While stocking up on supplies and learning useful skills is an important part of prepping, that isn’t the be-all and end-all of survival preparation. There are plenty of intangibles that are just as important as any stash of supplies. Here are five of the most important intangibles that too many preppers overlook.

1. Getting Out of Debt

Being in debt can be stressful both financially and emotionally. While many preppers may believe that an economic collapse will result in hyperinflation, a destruction of the banking system, and the wiping away of all debts, that isn’t likely to happen. So don’t bank on being able to clear out your credit card debt, mortgage, and car payments in the case of a super-severe economic crisis.

It’s especially important not to drive yourself into debt in order to stock up on supplies, thinking that the end is near. That’s a recipe for eventually having to liquidate your supplies in order to pay off your debts. Get yourself into sound financial shape first, then start your disaster preparations.
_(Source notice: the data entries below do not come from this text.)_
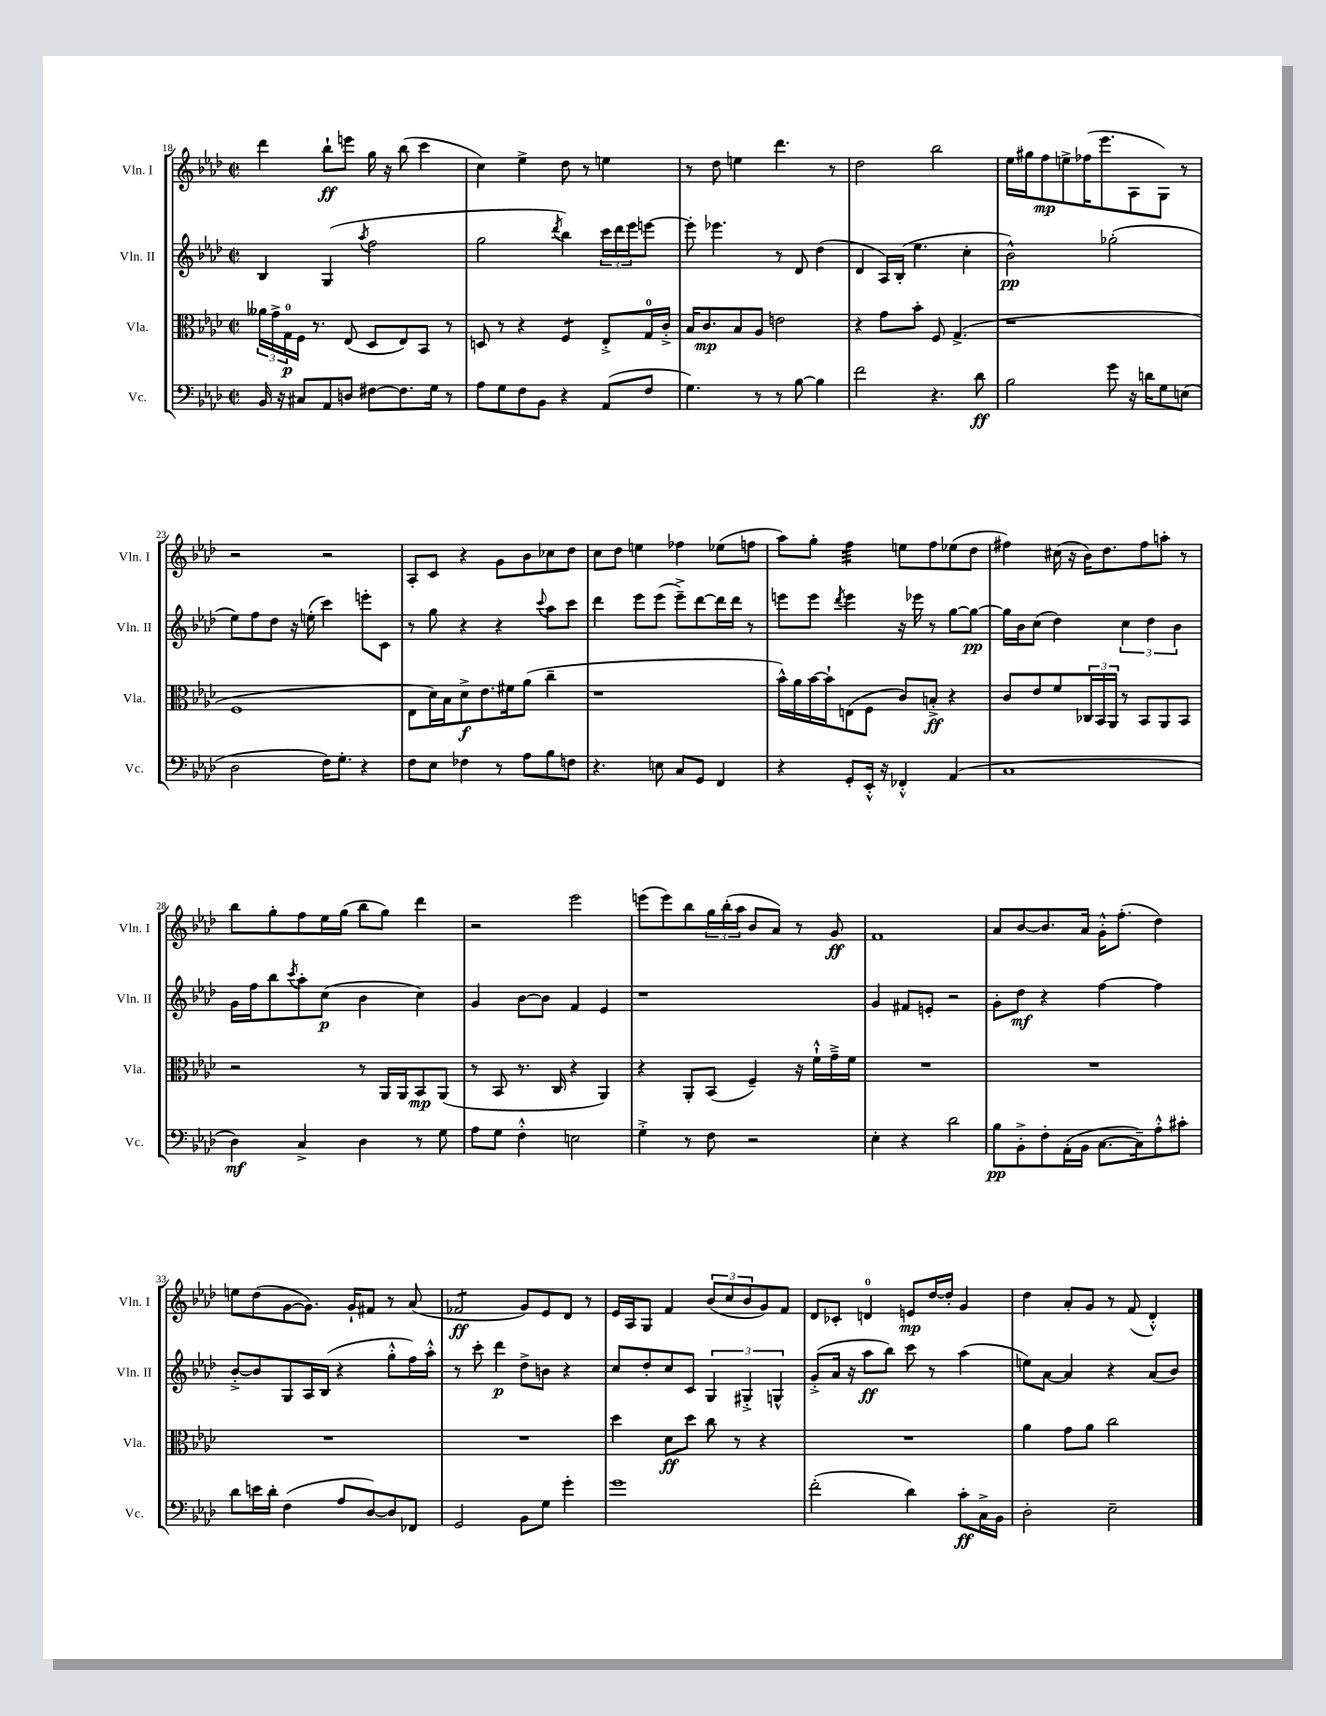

**kern	**kern	**kern	**kern
*staff4	*staff3	*staff2	*staff1
*clefF4	*clefC3	*clefG2	*clefG2
*k[b-e-a-d-]	*k[b-e-a-d-]	*k[b-e-a-d-]	*k[b-e-a-d-]
*M2/2	*M2/2	*M2/2	*M2/2
*met(c|)	*met(c|)	*met(c|)	*met(c|)
16BB-	24a--	4B-	4ddd-
.	24g^	.	.
16r	.	.	.
.	24G	.	.
8C#	16F	.	.
.	8.r	.	.
8AA-	.	(4G	8bb-`
8D	(8E-	.	8eee
.	.	8qaa-	.
[8F#	8D-	2ff	16gg
.	.	.	16r
8.F#]	8E-)	.	(8bb-
.	8BB-	.	4ccc
16G	.	.	.
8r	8r	.	.
=	=	=	=
8A-	8D	2gg	4cc)
8G	8r	.	.
8F	4r	.	4ee-^
8BB-	.	.	.
.	.	8qddd-	.
4r	4F	4bb-)	8dd-
.	.	.	8r
(8AA-	8E-'^	24ccc	4ee
.	.	24ddd-	.
.	.	24eee-	.
8F	16G	[8eee	.
.	16c'^	.	.
=	=	=	=
4.G)	16B-	8eee']	8r
.	8.c	.	.
.	.	4.eee-	8dd-
.	8B-	.	4ee
8r	8A-	.	.
8r	2e	8r	4.ddd-
[8B-	.	8d-	.
4B-]	.	(4dd-	.
.	.	.	8r
=	=	=	=
2f	4r	4d-	2dd-
.	8g	16A-)	.
.	.	(16B-'	.
.	8b-'	4.ee-	.
4.r	8F	.	2bb-
.	(4.G^	.	.
.	.	4cc'	.
8d-	.	.	.
=	=	=	=
2B-	1r	2b-^^)	16ee-
.	.	.	16gg#
.	.	.	8ff
.	.	.	8ee^
.	.	.	(16ff-
.	.	.	8.eee-
8g	.	(2gg-'	.
16r	.	.	8A-
16d	.	.	.
8G	.	.	8G)
(8E	.	.	8r
=	=	=	=
2D-	1F	8ee-)	2r
.	.	8ff	.
.	.	8dd-	.
.	.	16r	.
.	.	(16ee'	.
16F)	.	4ccc)	2r
8.G'	.	.	.
4r	.	8eee'	.
.	.	8c	.
=	=	=	=
8F	8E-	8r	8A-'
8E-	16d-)	8gg	8c
.	16B-	.	.
4F-	8d-^	4r	4r
.	8.e-	.	.
8r	.	4r	8g
.	16f#	.	.
8A-	(8a-	.	8b-
.	.	8qqccc	.
8B-	4cc~	8aa-	8cc-
8F	.	8ccc	8dd-
=	=	=	=
4.r	1r	4ddd-	8cc
.	.	.	8dd-
.	.	8eee-	4ee
8E	.	(8eee-	.
8C	.	8eee-~^)	4ff-
8GG	.	[8ddd-	.
4FF	.	16ddd-]	(8ee-
.	.	16ddd-	.
.	.	8r	8ff
=	=	=	=
4r	16b-^^)	8eee	8aa-)
.	16a-	.	.
.	[16b-	8eee	8gg'
.	16b-`]	.	.
.	.	8qddd-	.
8GG'	(8E	4eee	4ff
16EE-'^^	8F	.	.
16r	.	.	.
4FF-'^^	8c)	16r	8ee
.	.	16eee-	.
.	8B'^	8r	8ff
(4AA-	4r	[8gg	(8ee-
.	.	8gg_	8dd-
=	=	=	=
1C	8c	16gg]	4ff#)
.	.	16b-	.
.	8e-	(8cc	.
.	8f	4dd-)	(16cc#
.	.	.	16r
.	24C-	.	16b-)
.	24BB-	.	.
.	.	.	8.dd-
.	24AA-	.	.
.	8r	6cc	.
.	8BB-	.	8ff#
.	.	6dd-	.
.	8AA-	.	8aa'
.	.	6b-	.
.	8BB-	.	8r
=	=	=	=
4D-)	2r	16g	8bb-
.	.	16ff	.
.	.	8bb-	8gg'
.	.	8qccc	.
4C^	.	8aa-'	8ff
.	.	(8cc	16ee-
.	.	.	(16gg
4D-	8r	4b-	8bb-
.	16AA-	.	8gg)
.	16AA-	.	.
8r	8BB-	4cc)	4ddd-
8G	(8AA-	.	.
=	=	=	=
8A-	8r	4g	2r
8G	8BB-	.	.
4F'^^	8.r	[8b-	.
.	.	8b-]	.
.	16C	.	.
2E	4r	4f	2eee-
.	4AA-)	4e-	.
=	=	=	=
4G'^	4r	1r	(8eee
.	.	.	8eee)
8r	8AA-'	.	8bb-
8F	(8BB-	.	24gg
.	.	.	(24bb-'
.	.	.	24aa-
2r	4F~)	.	8b-
.	.	.	8a-)
.	16r	.	8r
.	16f`^^	.	.
.	16g~^	.	8g
.	16f	.	.
=	=	=	=
4E-'	1r	4g	1f
4r	.	8f#	.
.	.	8e'	.
2d-	.	2r	.
=	=	=	=
8B-	1r	8g'	8a-
8BB-'^	.	8dd-	[8b-
8F'	.	4r	8.b-]
(16AA-'	.	.	.
16BB-	.	.	16a-
[8.C	.	[4ff	16g'^^
.	.	.	(8.ff'
16C~])	.	.	.
8A-'^^	.	4ff]	4dd-)
8c#'	.	.	.
=	=	=	=
8d-	1r	[8b-'^	8ee
16e	.	8b-]	(8dd-
16d-'	.	.	.
(4F	.	8G	[8g
.	.	16A-	8.g])
.	.	(16B-	.
8A-	.	4r	.
.	.	.	16g`
[8D-)	.	.	8f#
8D-]	.	8gg'^^	8r
8FF-	.	16ff)	(8a-
.	.	16aa-'^^	.
=	=	=	=
2GG	1r	8r	2f-
.	.	8ccc'	.
.	.	4ddd-	.
8BB-	.	8dd-^	8g)
8G	.	8b	8e-
4g'	.	4r	8d-
.	.	.	8r
=	=	=	=
1g	4dd-	8cc	16e-
.	.	.	16A-
.	.	8dd-'	8G
.	8d-	8cc	4f
.	8dd-	8c	.
.	8cc	6G	(12b-
.	.	.	12cc
.	8r	.	.
.	.	6G#'^	12b-
.	4r	.	8g)
.	.	6G^^	.
.	.	.	8f
=	=	=	=
(2f'	1r	(8g'^	8d-
.	.	16a-	8c-'
.	.	16r	.
.	.	8aa-	4d
.	.	8bb-)	.
4d-)	.	8ccc	8e
.	.	8r	[16dd-
.	.	.	16dd-']
8c'	.	(4aa-	4g
16C^	.	.	.
16BB-	.	.	.
=	=	=	=
2D-'	4a-	8ee)	4dd-
.	.	[8a-	.
.	8g	4a-]	8a-'
.	8a-	.	8g
2E-~	2cc	4r	8r
.	.	.	(8f
.	.	(8a-	4d-'^^)
.	.	8b-)	.
==	==	==	==
*-	*-	*-	*-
2.Setting Up Emergency Funds

There are two types of emergency funds that you need to think about. The first is a generic rainy day fund. This is money in the bank that you have easy access to if you find yourself facing unexpected expenses. Even in a severe crisis, the banking system will likely still exist and any assets you have can be used to pay bills and buy things.
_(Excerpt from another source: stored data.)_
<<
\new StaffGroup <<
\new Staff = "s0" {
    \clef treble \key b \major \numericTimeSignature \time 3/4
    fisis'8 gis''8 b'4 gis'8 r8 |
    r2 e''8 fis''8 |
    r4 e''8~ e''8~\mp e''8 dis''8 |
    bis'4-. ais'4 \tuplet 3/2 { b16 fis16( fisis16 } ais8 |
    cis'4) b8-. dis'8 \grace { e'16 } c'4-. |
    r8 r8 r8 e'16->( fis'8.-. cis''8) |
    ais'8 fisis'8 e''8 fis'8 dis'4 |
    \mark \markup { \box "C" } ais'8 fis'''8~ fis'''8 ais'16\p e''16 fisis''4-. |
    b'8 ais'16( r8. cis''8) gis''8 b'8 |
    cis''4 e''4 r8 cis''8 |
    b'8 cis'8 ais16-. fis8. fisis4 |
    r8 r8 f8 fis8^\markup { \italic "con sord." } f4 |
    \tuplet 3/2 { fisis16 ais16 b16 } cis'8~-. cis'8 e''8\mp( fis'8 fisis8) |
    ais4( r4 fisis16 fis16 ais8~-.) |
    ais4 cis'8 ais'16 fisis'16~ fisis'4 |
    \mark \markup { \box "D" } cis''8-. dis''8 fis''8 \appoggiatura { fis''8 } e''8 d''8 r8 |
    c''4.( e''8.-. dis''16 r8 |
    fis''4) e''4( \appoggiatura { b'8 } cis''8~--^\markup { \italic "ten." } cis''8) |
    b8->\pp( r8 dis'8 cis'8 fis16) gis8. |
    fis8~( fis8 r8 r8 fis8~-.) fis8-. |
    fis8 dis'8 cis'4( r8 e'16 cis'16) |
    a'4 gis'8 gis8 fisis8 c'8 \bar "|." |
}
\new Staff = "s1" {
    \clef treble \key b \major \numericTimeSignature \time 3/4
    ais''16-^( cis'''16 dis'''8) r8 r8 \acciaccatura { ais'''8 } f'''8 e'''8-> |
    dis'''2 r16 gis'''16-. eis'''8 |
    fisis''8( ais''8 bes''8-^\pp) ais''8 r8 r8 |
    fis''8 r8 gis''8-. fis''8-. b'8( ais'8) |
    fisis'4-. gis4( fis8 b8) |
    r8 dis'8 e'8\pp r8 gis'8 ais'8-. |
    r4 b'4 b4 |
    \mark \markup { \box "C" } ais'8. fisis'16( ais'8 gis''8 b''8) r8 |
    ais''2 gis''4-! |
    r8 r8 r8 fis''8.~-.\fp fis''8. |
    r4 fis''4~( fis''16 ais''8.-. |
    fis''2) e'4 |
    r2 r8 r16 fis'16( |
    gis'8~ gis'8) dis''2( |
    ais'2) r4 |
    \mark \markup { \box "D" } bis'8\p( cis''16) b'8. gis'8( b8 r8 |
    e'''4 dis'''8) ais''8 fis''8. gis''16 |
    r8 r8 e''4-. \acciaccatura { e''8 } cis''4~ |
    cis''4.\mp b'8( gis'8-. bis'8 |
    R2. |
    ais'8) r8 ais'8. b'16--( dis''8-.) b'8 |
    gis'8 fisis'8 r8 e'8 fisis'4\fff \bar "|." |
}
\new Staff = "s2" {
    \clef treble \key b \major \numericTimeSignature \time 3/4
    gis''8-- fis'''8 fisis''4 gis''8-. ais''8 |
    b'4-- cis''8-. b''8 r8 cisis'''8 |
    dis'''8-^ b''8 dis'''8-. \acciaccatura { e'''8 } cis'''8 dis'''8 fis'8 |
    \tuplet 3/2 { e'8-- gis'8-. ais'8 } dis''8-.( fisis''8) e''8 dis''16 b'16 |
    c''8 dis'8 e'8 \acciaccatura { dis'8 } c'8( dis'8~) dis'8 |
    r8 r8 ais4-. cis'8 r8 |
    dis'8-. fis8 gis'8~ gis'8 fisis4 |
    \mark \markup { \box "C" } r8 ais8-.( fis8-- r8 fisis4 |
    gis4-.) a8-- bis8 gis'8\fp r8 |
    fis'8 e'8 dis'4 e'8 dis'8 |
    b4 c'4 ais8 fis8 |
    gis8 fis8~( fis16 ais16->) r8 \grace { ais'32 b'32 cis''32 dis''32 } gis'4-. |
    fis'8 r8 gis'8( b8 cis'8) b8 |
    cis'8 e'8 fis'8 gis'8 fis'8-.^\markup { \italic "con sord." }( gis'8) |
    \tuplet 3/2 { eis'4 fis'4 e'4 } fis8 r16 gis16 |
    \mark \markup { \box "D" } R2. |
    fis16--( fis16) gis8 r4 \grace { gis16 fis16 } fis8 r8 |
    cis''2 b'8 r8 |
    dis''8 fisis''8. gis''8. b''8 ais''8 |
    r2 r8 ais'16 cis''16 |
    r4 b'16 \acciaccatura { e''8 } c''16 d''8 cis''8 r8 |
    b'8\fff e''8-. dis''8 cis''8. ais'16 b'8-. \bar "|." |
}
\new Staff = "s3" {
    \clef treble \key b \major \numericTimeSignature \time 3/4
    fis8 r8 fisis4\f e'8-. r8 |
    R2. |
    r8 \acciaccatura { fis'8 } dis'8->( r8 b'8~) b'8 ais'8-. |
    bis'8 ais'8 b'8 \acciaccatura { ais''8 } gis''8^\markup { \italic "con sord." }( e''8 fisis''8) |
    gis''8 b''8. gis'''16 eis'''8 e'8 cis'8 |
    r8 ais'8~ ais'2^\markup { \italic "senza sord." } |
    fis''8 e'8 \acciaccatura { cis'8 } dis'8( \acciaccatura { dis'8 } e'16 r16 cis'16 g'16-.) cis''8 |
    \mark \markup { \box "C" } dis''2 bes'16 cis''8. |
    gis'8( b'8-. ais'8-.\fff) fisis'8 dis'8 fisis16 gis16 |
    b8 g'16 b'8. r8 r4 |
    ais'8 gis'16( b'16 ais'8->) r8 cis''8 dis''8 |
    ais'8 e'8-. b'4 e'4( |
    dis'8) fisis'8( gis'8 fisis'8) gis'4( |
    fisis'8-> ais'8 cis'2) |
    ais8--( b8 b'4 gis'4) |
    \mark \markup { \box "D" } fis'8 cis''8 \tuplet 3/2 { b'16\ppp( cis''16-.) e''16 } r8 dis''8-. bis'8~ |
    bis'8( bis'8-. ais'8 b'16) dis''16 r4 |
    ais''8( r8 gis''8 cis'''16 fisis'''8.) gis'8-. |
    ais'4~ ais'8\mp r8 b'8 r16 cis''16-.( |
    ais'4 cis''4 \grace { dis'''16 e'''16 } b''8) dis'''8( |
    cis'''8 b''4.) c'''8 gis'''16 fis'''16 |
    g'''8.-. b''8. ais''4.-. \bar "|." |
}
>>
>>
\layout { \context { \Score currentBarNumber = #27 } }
The second type of fund is to have money stashed away for a true economic collapse. That means keeping some cash at home for when ATMs lose power. Even more importantly, it means having some gold and silver coins too, because when cash runs out and supplies start getting low, you’re going to need some way to buy more. Gold and silver coins will be the ultimate form of currency and will keep you from having to barter away any more of your scarce supplies.
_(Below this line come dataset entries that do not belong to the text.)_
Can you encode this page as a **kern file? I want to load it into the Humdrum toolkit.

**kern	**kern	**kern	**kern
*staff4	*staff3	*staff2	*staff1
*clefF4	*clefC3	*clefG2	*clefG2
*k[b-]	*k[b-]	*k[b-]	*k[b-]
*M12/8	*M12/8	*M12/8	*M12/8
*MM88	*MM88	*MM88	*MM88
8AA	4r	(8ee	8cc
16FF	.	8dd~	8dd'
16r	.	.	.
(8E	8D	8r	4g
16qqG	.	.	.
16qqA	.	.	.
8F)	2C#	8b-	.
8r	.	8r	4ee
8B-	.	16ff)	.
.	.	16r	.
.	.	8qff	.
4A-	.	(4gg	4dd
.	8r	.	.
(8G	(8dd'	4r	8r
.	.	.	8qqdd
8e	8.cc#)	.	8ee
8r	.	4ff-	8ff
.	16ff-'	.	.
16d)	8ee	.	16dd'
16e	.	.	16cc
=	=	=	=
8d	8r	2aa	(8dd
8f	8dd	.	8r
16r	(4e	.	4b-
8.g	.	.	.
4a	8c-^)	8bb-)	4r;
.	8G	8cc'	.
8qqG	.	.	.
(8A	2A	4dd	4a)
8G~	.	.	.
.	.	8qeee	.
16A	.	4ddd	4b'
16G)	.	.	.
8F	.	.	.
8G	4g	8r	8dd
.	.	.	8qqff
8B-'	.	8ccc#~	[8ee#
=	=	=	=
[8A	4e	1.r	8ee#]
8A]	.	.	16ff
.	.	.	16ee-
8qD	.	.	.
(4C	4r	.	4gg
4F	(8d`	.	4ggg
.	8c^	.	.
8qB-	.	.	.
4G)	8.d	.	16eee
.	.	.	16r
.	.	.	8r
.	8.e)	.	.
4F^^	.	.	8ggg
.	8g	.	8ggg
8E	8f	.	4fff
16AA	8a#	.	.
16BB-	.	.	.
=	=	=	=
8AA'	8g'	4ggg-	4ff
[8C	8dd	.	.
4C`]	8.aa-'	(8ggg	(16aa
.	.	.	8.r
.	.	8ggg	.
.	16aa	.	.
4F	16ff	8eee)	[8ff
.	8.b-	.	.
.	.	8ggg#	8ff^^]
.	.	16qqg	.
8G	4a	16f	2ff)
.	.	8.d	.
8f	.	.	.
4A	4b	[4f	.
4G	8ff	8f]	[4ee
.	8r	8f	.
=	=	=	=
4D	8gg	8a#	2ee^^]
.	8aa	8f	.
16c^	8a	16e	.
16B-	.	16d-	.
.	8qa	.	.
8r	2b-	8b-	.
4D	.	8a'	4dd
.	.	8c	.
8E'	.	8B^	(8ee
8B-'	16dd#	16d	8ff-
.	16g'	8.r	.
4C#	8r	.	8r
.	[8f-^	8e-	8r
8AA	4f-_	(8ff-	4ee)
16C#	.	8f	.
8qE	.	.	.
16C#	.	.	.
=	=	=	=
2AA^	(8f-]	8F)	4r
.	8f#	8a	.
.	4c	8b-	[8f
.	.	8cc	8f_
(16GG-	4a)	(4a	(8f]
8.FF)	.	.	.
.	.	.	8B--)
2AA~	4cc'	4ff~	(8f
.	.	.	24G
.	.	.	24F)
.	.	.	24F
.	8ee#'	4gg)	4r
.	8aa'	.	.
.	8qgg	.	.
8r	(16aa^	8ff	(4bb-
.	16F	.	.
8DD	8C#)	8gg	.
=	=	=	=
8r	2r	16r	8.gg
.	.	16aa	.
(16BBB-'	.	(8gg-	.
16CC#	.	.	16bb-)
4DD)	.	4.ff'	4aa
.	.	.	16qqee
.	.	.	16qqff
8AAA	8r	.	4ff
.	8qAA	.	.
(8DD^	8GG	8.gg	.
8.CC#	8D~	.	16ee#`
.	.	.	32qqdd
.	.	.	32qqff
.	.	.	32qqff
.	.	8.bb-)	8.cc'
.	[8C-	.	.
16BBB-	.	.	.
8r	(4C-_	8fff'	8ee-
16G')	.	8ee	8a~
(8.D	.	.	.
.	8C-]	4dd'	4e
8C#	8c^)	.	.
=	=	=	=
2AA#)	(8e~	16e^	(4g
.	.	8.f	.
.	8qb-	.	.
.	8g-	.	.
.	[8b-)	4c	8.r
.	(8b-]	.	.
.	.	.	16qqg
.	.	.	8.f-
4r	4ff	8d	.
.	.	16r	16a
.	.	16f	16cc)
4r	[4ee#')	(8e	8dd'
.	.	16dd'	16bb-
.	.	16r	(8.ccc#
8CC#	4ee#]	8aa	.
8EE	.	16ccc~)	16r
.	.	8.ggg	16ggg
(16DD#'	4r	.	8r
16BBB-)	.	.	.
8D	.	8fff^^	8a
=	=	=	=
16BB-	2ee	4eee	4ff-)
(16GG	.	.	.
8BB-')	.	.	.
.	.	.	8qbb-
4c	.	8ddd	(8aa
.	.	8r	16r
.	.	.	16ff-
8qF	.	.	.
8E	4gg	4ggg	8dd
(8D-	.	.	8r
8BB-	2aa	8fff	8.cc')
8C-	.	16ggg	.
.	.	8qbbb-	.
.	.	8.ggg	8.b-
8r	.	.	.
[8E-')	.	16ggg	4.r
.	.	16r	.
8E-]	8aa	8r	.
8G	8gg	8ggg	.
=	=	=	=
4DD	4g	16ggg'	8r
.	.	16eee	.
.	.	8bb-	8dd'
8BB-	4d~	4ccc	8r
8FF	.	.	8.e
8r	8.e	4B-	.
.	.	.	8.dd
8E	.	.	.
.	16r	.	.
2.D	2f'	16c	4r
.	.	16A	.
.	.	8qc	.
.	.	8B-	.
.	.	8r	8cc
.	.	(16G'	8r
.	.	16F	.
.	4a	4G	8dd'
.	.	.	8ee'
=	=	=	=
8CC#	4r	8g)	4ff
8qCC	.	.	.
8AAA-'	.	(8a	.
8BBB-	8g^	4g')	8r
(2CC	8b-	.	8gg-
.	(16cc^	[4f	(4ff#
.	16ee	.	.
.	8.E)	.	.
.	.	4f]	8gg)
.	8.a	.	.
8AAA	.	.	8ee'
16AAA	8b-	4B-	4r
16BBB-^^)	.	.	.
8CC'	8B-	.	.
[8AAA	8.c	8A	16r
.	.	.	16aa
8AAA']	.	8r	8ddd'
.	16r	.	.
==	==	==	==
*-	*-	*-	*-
3.Integrating Into a Community

When disaster strikes, you won’t be able to survive on your own. Expecting to provide yourself with all the food, water, and other supplies you’ll need is too much for one person or even one family. And in terms of security, one lone family holding out will be no match for a larger, motivated, well-armed group of ne’er-do-wells.

That’s why it’s important today to get to know like-minded people in your community. Know who you can rely on for assistance if you really need it, and who in your community will have your back when times are tough. Rebuilding society in an SHTF situation will require strong communities coming together so that individuals can help each other out. Lone wolves will inevitably be eaten in a dog-eat-dog world.

4. Staying in Shape

When we’re in our 20s, we think we’ll be healthy forever. But as we grow older and advance in our careers and start families, staying in shape is one of the first things we forget to do. Those trips to the gym or walks in the park become less and less frequent. Before we know it, our elbows and knees start to ache, our backs get sore more easily, and even walking up a flight of stairs is enough to wind us.

The importance of remaining physically fit cannot be emphasized too much. When times get tough it will be your physical ability that will get you out of Dodge safely, that will sustain you during long bouts outdoors in inclement weather, and that will help you rebuild what is lost when disaster strikes. It’s easy to make excuses: I’m tired, I’m sick, my knees hurt. Stop making excuses and get serious about your health and well-being.

5. Getting Enough Sleep

Getting too little sleep has almost become a badge of honor in our society. Many people like to brag about what they’re able to accomplish after getting only 6, 5, or even 4 hours of sleep. But one night of that little sleep can have a major negative impact on your health. Chronic sleep deprivation is even worse, and can have severely harmful effects on your long-term well-being.

Sleep ties into staying in shape, as rest is what allows your body to rebuild from all the things you put it through during a normal day. Imagine sleep as recharging your body’s batteries. Insufficient sleep means that your body is only working on a half charge. When the stuff hits the fan, do you want your body to be fully rested and ready to go to work, or do you want to trust that that half charge will get you through? Start getting into a good routine and getting a solid 7-8 hours of sleep every night to make sure that you are able to perform at your peak.